• **ABOUT THIS EXERCISE**
Could you print all the entries exactly?

• **ENTRIES SUPPLIED**
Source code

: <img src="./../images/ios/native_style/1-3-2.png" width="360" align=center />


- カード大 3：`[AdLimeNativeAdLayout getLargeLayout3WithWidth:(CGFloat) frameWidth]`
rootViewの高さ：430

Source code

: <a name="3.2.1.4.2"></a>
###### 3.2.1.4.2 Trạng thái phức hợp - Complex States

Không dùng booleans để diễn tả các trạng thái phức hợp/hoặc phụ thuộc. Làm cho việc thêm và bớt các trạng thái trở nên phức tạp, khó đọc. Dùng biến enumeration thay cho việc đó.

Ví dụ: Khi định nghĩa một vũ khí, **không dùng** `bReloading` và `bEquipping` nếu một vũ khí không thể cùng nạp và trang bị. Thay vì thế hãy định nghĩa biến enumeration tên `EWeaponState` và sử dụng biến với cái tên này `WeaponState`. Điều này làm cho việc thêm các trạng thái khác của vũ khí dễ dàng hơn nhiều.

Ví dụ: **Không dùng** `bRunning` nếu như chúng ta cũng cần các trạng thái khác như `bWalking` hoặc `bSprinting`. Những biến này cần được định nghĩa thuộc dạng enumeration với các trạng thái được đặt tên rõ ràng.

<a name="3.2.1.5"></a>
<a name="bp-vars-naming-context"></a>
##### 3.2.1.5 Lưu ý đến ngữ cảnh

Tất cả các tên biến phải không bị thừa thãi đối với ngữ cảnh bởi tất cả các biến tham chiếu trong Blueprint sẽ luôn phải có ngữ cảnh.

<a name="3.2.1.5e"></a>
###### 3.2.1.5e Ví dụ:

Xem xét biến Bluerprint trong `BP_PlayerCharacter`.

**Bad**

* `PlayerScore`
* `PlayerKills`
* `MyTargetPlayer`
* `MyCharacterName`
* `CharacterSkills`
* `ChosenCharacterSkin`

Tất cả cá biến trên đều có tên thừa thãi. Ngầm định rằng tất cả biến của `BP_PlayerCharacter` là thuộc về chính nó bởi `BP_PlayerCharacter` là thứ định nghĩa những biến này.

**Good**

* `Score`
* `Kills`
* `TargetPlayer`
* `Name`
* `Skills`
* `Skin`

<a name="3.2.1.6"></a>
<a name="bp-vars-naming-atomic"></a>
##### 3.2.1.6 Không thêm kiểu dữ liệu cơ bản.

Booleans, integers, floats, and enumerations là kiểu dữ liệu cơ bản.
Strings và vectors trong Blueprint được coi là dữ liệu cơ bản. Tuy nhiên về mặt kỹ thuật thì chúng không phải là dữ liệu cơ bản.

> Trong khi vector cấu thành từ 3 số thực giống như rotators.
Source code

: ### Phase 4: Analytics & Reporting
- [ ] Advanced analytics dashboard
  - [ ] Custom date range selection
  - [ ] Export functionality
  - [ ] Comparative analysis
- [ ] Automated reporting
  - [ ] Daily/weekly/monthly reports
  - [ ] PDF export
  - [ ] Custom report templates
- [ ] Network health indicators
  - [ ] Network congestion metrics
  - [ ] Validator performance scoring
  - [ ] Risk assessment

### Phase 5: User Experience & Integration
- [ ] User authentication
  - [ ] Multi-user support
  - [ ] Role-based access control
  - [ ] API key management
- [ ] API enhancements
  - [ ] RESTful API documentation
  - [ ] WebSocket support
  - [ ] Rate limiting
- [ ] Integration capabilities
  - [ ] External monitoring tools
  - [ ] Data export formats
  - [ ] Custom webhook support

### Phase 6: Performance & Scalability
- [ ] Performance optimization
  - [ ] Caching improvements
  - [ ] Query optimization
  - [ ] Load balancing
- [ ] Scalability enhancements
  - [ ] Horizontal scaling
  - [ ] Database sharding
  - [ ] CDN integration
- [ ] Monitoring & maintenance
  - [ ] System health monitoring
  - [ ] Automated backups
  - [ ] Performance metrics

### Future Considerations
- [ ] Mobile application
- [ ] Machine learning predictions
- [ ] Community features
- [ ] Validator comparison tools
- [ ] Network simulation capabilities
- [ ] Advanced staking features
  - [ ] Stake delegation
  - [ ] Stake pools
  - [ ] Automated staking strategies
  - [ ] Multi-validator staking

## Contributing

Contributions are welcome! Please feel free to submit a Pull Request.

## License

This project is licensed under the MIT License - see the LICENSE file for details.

• **WRITTEN RESPONSE**
Source code

: <img src="./../images/ios/native_style/1-3-2.png" width="360" align=center />


- カード大 3：`[AdLimeNativeAdLayout getLargeLayout3WithWidth:(CGFloat) frameWidth]`
rootViewの高さ：430

Source code

: <a name="3.2.1.4.2"></a>
###### 3.2.1.4.2 Trạng thái phức hợp - Complex States

Không dùng booleans để diễn tả các trạng thái phức hợp/hoặc phụ thuộc. Làm cho việc thêm và bớt các trạng thái trở nên phức tạp, khó đọc. Dùng biến enumeration thay cho việc đó.

Ví dụ: Khi định nghĩa một vũ khí, **không dùng** `bReloading` và `bEquipping` nếu một vũ khí không thể cùng nạp và trang bị. Thay vì thế hãy định nghĩa biến enumeration tên `EWeaponState` và sử dụng biến với cái tên này `WeaponState`. Điều này làm cho việc thêm các trạng thái khác của vũ khí dễ dàng hơn nhiều.

Ví dụ: **Không dùng** `bRunning` nếu như chúng ta cũng cần các trạng thái khác như `bWalking` hoặc `bSprinting`. Những biến này cần được định nghĩa thuộc dạng enumeration với các trạng thái được đặt tên rõ ràng.

<a name="3.2.1.5"></a>
<a name="bp-vars-naming-context"></a>
##### 3.2.1.5 Lưu ý đến ngữ cảnh

Tất cả các tên biến phải không bị thừa thãi đối với ngữ cảnh bởi tất cả các biến tham chiếu trong Blueprint sẽ luôn phải có ngữ cảnh.

<a name="3.2.1.5e"></a>
###### 3.2.1.5e Ví dụ:

Xem xét biến Bluerprint trong `BP_PlayerCharacter`.

**Bad**

* `PlayerScore`
* `PlayerKills`
* `MyTargetPlayer`
* `MyCharacterName`
* `CharacterSkills`
* `ChosenCharacterSkin`

Tất cả cá biến trên đều có tên thừa thãi. Ngầm định rằng tất cả biến của `BP_PlayerCharacter` là thuộc về chính nó bởi `BP_PlayerCharacter` là thứ định nghĩa những biến này.

**Good**

* `Score`
* `Kills`
* `TargetPlayer`
* `Name`
* `Skills`
* `Skin`

<a name="3.2.1.6"></a>
<a name="bp-vars-naming-atomic"></a>
##### 3.2.1.6 Không thêm kiểu dữ liệu cơ bản.

Booleans, integers, floats, and enumerations là kiểu dữ liệu cơ bản.
Strings và vectors trong Blueprint được coi là dữ liệu cơ bản. Tuy nhiên về mặt kỹ thuật thì chúng không phải là dữ liệu cơ bản.

> Trong khi vector cấu thành từ 3 số thực giống như rotators.
Source code

: ### Phase 4: Analytics & Reporting
- [ ] Advanced analytics dashboard
  - [ ] Custom date range selection
  - [ ] Export functionality
  - [ ] Comparative analysis
- [ ] Automated reporting
  - [ ] Daily/weekly/monthly reports
  - [ ] PDF export
  - [ ] Custom report templates
- [ ] Network health indicators
  - [ ] Network congestion metrics
  - [ ] Validator performance scoring
  - [ ] Risk assessment

### Phase 5: User Experience & Integration
- [ ] User authentication
  - [ ] Multi-user support
  - [ ] Role-based access control
  - [ ] API key management
- [ ] API enhancements
  - [ ] RESTful API documentation
  - [ ] WebSocket support
  - [ ] Rate limiting
- [ ] Integration capabilities
  - [ ] External monitoring tools
  - [ ] Data export formats
  - [ ] Custom webhook support

### Phase 6: Performance & Scalability
- [ ] Performance optimization
  - [ ] Caching improvements
  - [ ] Query optimization
  - [ ] Load balancing
- [ ] Scalability enhancements
  - [ ] Horizontal scaling
  - [ ] Database sharding
  - [ ] CDN integration
- [ ] Monitoring & maintenance
  - [ ] System health monitoring
  - [ ] Automated backups
  - [ ] Performance metrics

### Future Considerations
- [ ] Mobile application
- [ ] Machine learning predictions
- [ ] Community features
- [ ] Validator comparison tools
- [ ] Network simulation capabilities
- [ ] Advanced staking features
  - [ ] Stake delegation
  - [ ] Stake pools
  - [ ] Automated staking strategies
  - [ ] Multi-validator staking

## Contributing

Contributions are welcome! Please feel free to submit a Pull Request.

## License

This project is licensed under the MIT License - see the LICENSE file for details.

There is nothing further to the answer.